◆ **ACTION ITEM**: Rewrite the Josh Brolin text, starting with "While watching NO" and going on through "on his brow.", replacing "obscure" with "little-known".
____ TEXT EXCERPT
While watching NO COUNTRY FOR OLD MEN (which I haven’t reviewed, but will), I was captivated by Josh Brolin’s brilliant mix of the phlegmatic and jittery and, like everyone else though, “Why isn’t this guy in more stuff?” Of course, before his fortuitous enterprise with the Bros. Coens, Brolin was toiling away in obscure movies and his most famous role to date was either GOONIES or as the son of Barbra’s Streisand’s husband (also named Brolin*). Brolin had a breakout year – he’s one of those guys who needed to escape his boy-toy image and put some character on his brow.
________
____ DATASET CONTENT
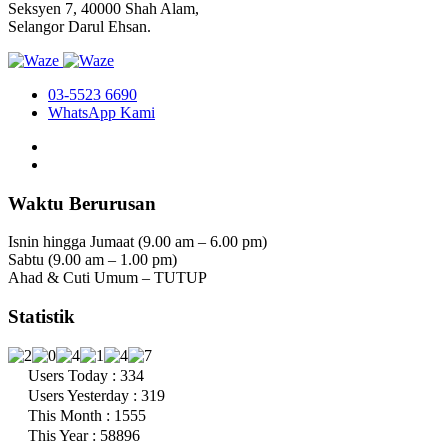
Seksyen 7, 40000 Shah Alam,
Selangor Darul Ehsan.
03-5523 6690
WhatsApp Kami
Waktu Berurusan
Isnin hingga Jumaat (9.00 am – 6.00 pm)
Sabtu (9.00 am – 1.00 pm)
Ahad & Cuti Umum – TUTUP
Statistik
Users Today : 334
Users Yesterday : 319
This Month : 1555
This Year : 58896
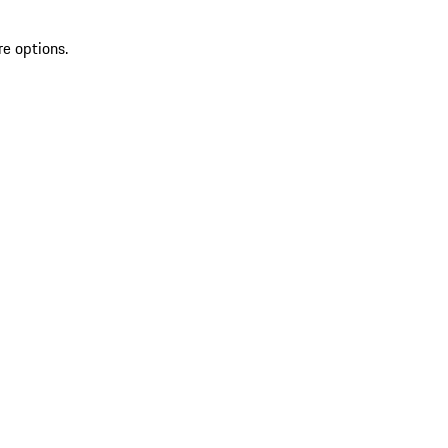
re options.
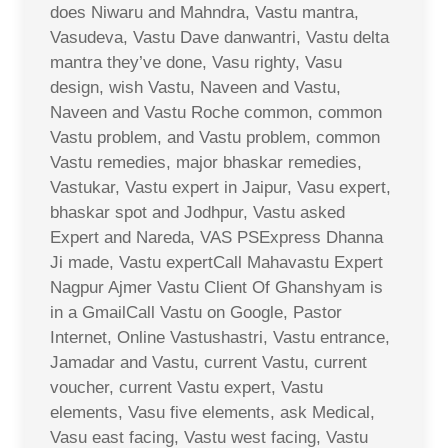
does Niwaru and Mahndra, Vastu mantra,
Vasudeva, Vastu Dave danwantri, Vastu delta
mantra they’ve done, Vasu righty, Vasu
design, wish Vastu, Naveen and Vastu,
Naveen and Vastu Roche common, common
Vastu problem, and Vastu problem, common
Vastu remedies, major bhaskar remedies,
Vastukar, Vastu expert in Jaipur, Vasu expert,
bhaskar spot and Jodhpur, Vastu asked
Expert and Nareda, VAS PSExpress Dhanna
Ji made, Vastu expertCall Mahavastu Expert
Nagpur Ajmer Vastu Client Of Ghanshyam is
in a GmailCall Vastu on Google, Pastor
Internet, Online Vastushastri, Vastu entrance,
Jamadar and Vastu, current Vastu, current
voucher, current Vastu expert, Vastu
elements, Vasu five elements, ask Medical,
Vasu east facing, Vastu west facing, Vastu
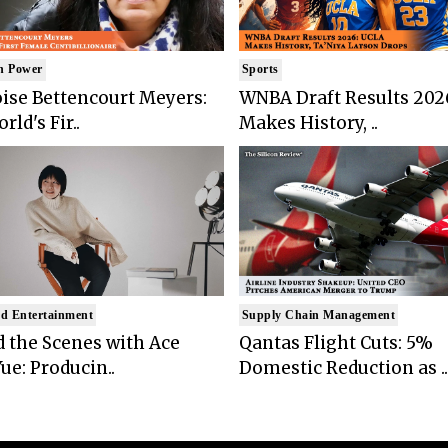
n Power
Sports
ise Bettencourt Meyers:
WNBA Draft Results 202
rld's Fir..
Makes History, ..
d Entertainment
Supply Chain Management
 the Scenes with Ace
Qantas Flight Cuts: 5%
ue: Producin..
Domestic Reduction as ..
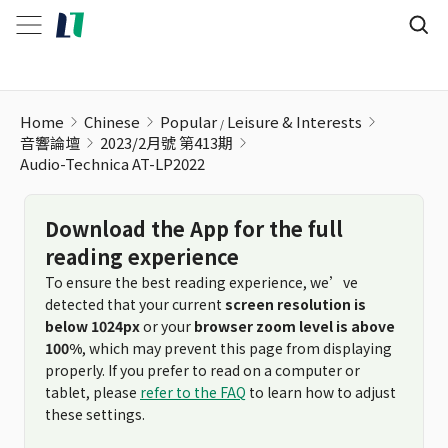
Home
Chinese
Popular
Leisure & Interests
音響論壇
2023/2月號 第413期
Audio-Technica AT-LP2022
Download the App for the full
reading experience
To ensure the best reading experience, we’ve
detected that your current
screen resolution is
below 1024px
or your
browser zoom level is above
100%
, which may prevent this page from displaying
properly. If you prefer to read on a computer or
tablet, please
refer to the FAQ
to learn how to adjust
these settings.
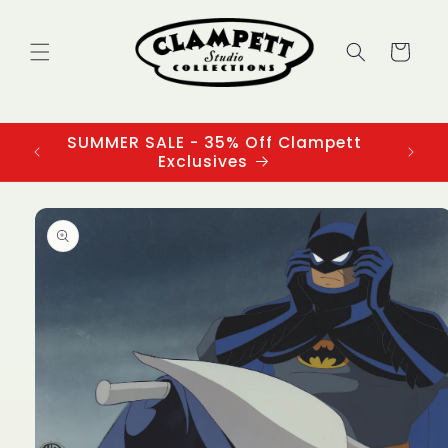
Skip to
content
Cart
SUMMER SALE - 35% Off Clampett
3
Exclusives
Skip to
product
information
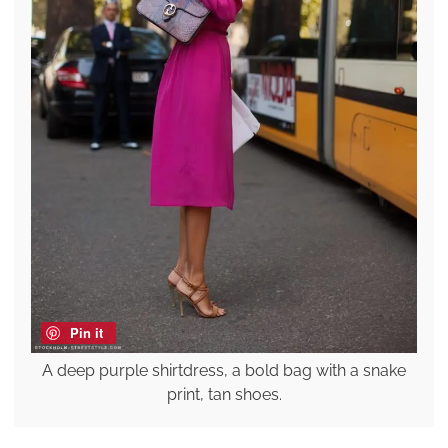
Pin it
A deep purple shirtdress, a bold bag with a snake
print, tan shoes.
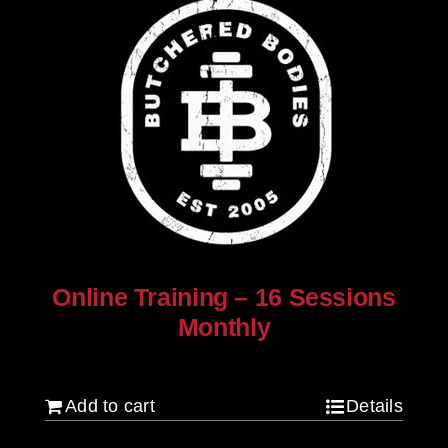
Online Training – 16 Sessions
Monthly
$
250.00
Add to cart
Details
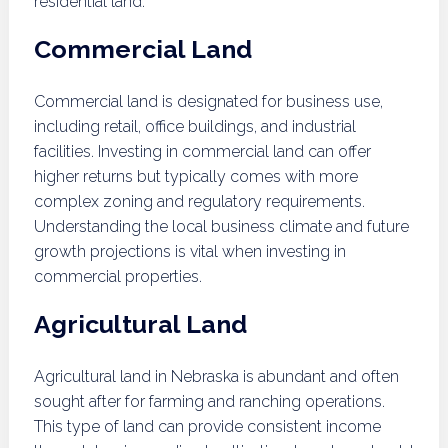
residential land.
Commercial Land
Commercial land is designated for business use,
including retail, office buildings, and industrial
facilities. Investing in commercial land can offer
higher returns but typically comes with more
complex zoning and regulatory requirements.
Understanding the local business climate and future
growth projections is vital when investing in
commercial properties.
Agricultural Land
Agricultural land in Nebraska is abundant and often
sought after for farming and ranching operations.
This type of land can provide consistent income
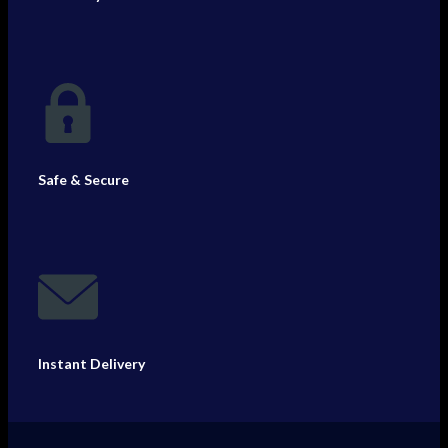
Safe & Secure
Instant Delivery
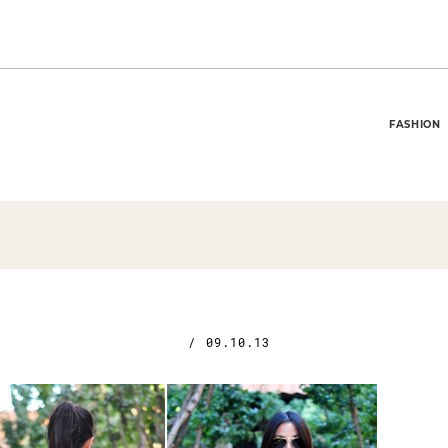
FASHION
/
09.10.13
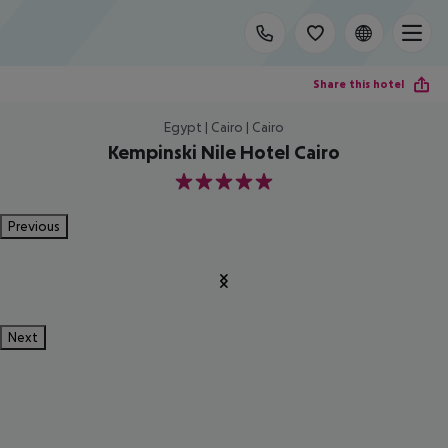
Share this hotel
Egypt | Cairo | Cairo
Kempinski Nile Hotel Cairo
5
Previous
Next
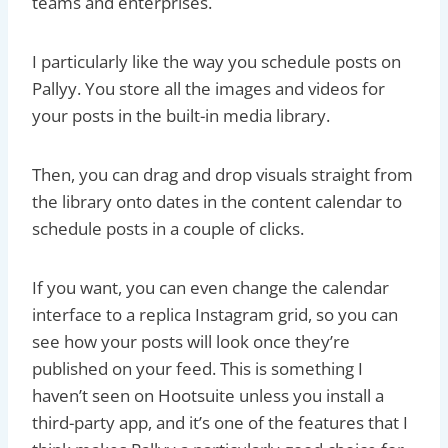
teams and enterprises.
I particularly like the way you schedule posts on
Pallyy. You store all the images and videos for
your posts in the built-in media library.
Then, you can drag and drop visuals straight from
the library onto dates in the content calendar to
schedule posts in a couple of clicks.
If you want, you can even change the calendar
interface to a replica Instagram grid, so you can
see how your posts will look once they’re
published on your feed. This is something I
haven’t seen on Hootsuite unless you install a
third-party app, and it’s one of the features that I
________
◆ **FINISHED EXERCISE**:
While watching NO COUNTRY FOR OLD MEN (which I haven’t reviewed, but will), I was captivated by Josh Brolin’s brilliant mix of the phlegmatic and jittery and, like everyone else though, “Why isn’t this guy in more stuff?” Of course, before his fortuitous enterprise with the Bros. Coens, Brolin was toiling away in little-known movies and his most famous role to date was either GOONIES or as the son of Barbra’s Streisand’s husband (also named Brolin*). Brolin had a breakout year – he’s one of those guys who needed to escape his boy-toy image and put some character on his brow.